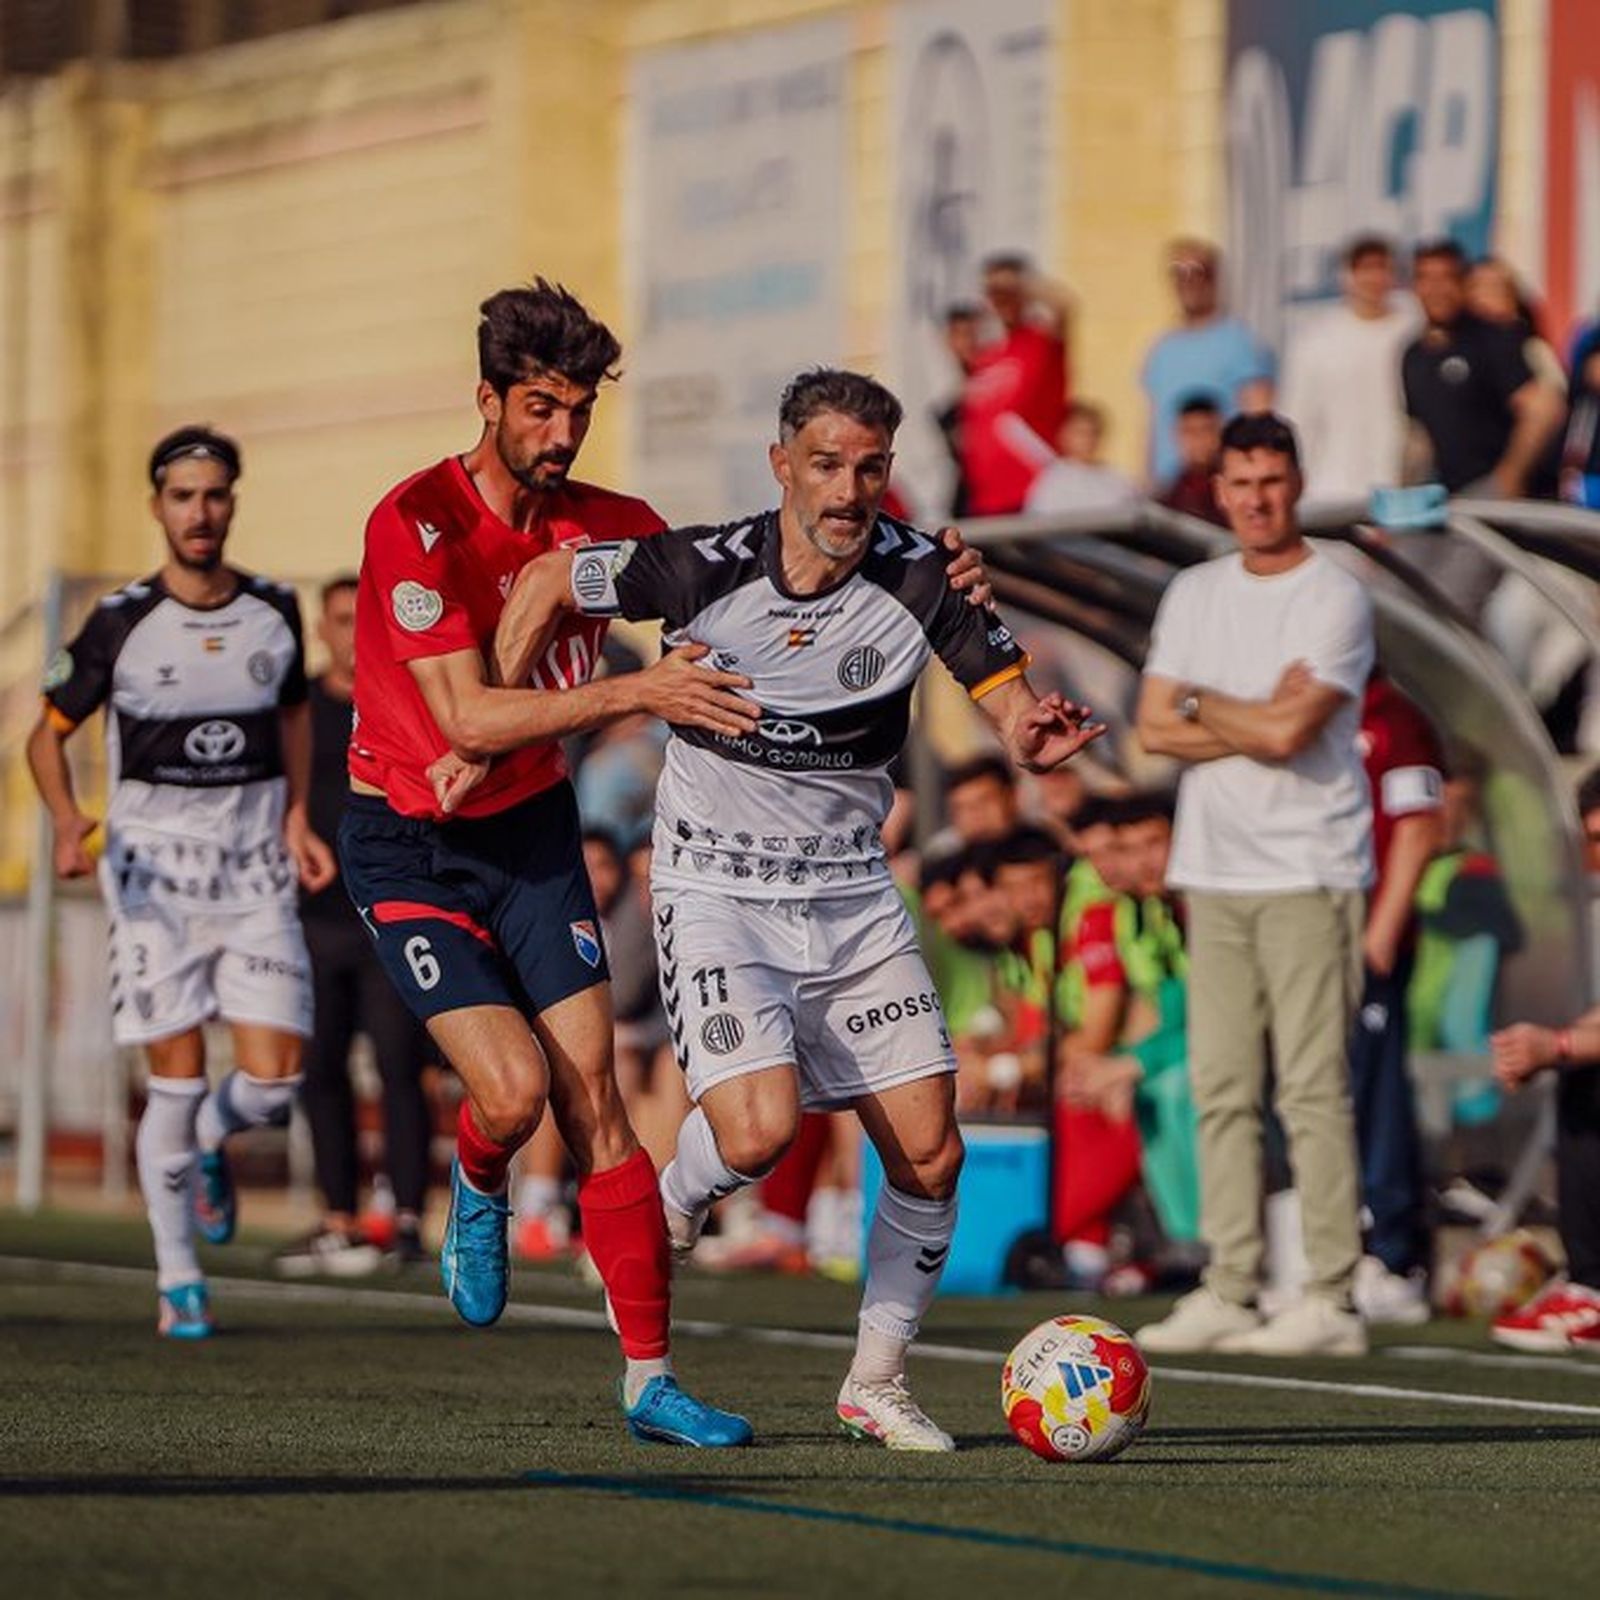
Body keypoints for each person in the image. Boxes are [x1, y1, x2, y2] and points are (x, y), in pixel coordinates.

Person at [337, 284, 991, 1449]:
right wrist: (639, 690)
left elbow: (715, 630)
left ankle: (649, 1380)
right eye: (539, 408)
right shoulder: (416, 523)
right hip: (414, 834)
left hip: (533, 831)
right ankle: (480, 1169)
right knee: (514, 1092)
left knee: (595, 1094)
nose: (561, 433)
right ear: (487, 400)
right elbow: (472, 724)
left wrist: (936, 588)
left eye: (578, 410)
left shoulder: (616, 520)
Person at [490, 366, 1103, 1449]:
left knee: (932, 1151)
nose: (847, 487)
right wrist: (512, 722)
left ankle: (874, 1380)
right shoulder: (696, 566)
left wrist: (1029, 731)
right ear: (783, 465)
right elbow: (545, 579)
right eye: (825, 462)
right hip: (717, 887)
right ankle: (675, 1203)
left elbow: (998, 691)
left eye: (869, 466)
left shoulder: (923, 575)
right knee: (759, 1132)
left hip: (850, 895)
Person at [25, 426, 335, 1338]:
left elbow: (292, 719)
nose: (200, 512)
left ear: (233, 501)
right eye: (182, 497)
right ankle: (178, 1280)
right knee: (177, 1078)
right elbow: (45, 734)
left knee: (278, 1080)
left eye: (215, 495)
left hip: (253, 876)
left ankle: (206, 1145)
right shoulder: (119, 623)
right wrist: (64, 824)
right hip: (155, 882)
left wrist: (294, 815)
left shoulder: (274, 610)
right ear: (158, 506)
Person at [1134, 411, 1375, 1357]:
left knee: (1311, 1089)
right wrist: (1238, 708)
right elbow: (1154, 725)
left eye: (1272, 480)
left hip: (1311, 865)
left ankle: (1331, 1296)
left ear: (1298, 483)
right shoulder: (1194, 590)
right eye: (1241, 482)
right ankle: (1231, 1285)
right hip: (1215, 865)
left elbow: (1289, 736)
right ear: (1220, 489)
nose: (1257, 499)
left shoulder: (1336, 594)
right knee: (1220, 1085)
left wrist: (1203, 701)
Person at [275, 574, 434, 1277]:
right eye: (338, 620)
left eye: (358, 620)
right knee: (321, 1070)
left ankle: (405, 1222)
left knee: (401, 1068)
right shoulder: (298, 708)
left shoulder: (399, 700)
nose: (349, 633)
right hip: (312, 921)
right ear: (320, 629)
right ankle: (338, 1217)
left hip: (387, 918)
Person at [1349, 672, 1445, 1325]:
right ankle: (1343, 1244)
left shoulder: (1395, 717)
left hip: (1369, 934)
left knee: (1378, 1088)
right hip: (1315, 926)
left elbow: (1418, 825)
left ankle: (1396, 1254)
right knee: (1328, 1090)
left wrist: (1382, 927)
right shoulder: (1303, 706)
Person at [1402, 239, 1566, 503]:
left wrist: (1509, 476)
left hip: (1510, 506)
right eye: (1426, 279)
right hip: (1455, 504)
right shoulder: (1413, 356)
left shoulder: (1496, 337)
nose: (1436, 289)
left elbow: (1545, 408)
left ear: (1463, 284)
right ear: (1414, 286)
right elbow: (1420, 440)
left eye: (1446, 278)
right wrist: (1404, 496)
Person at [1279, 235, 1419, 503]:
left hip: (1400, 492)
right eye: (1364, 269)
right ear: (1347, 276)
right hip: (1331, 492)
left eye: (1382, 268)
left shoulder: (1412, 325)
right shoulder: (1315, 340)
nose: (1374, 279)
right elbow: (1298, 418)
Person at [1140, 239, 1274, 489]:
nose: (1189, 281)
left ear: (1214, 277)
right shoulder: (1161, 350)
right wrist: (1147, 482)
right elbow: (1153, 426)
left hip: (1222, 485)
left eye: (1198, 271)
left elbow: (1260, 419)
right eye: (1179, 272)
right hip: (1172, 490)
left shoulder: (1241, 342)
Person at [960, 254, 1072, 515]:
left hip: (1032, 492)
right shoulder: (987, 357)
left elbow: (1064, 306)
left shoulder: (1040, 343)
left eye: (1006, 290)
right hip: (985, 499)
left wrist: (1024, 285)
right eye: (993, 291)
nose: (1000, 299)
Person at [1020, 403, 1141, 516]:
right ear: (1064, 436)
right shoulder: (1052, 480)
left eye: (1093, 433)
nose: (1087, 440)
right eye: (1081, 433)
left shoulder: (1117, 479)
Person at [1154, 396, 1227, 525]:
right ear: (1176, 435)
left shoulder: (1234, 494)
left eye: (1207, 429)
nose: (1199, 439)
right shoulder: (1166, 500)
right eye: (1190, 431)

■ Assignment: If the string "nose" appears in a line of the entries, report the line.

■ Worked solution:
nose: (561, 433)
nose: (847, 487)
nose: (200, 512)
nose: (1257, 499)
nose: (349, 633)
nose: (1436, 289)
nose: (1374, 279)
nose: (1189, 281)
nose: (1000, 299)
nose: (1087, 440)
nose: (1199, 439)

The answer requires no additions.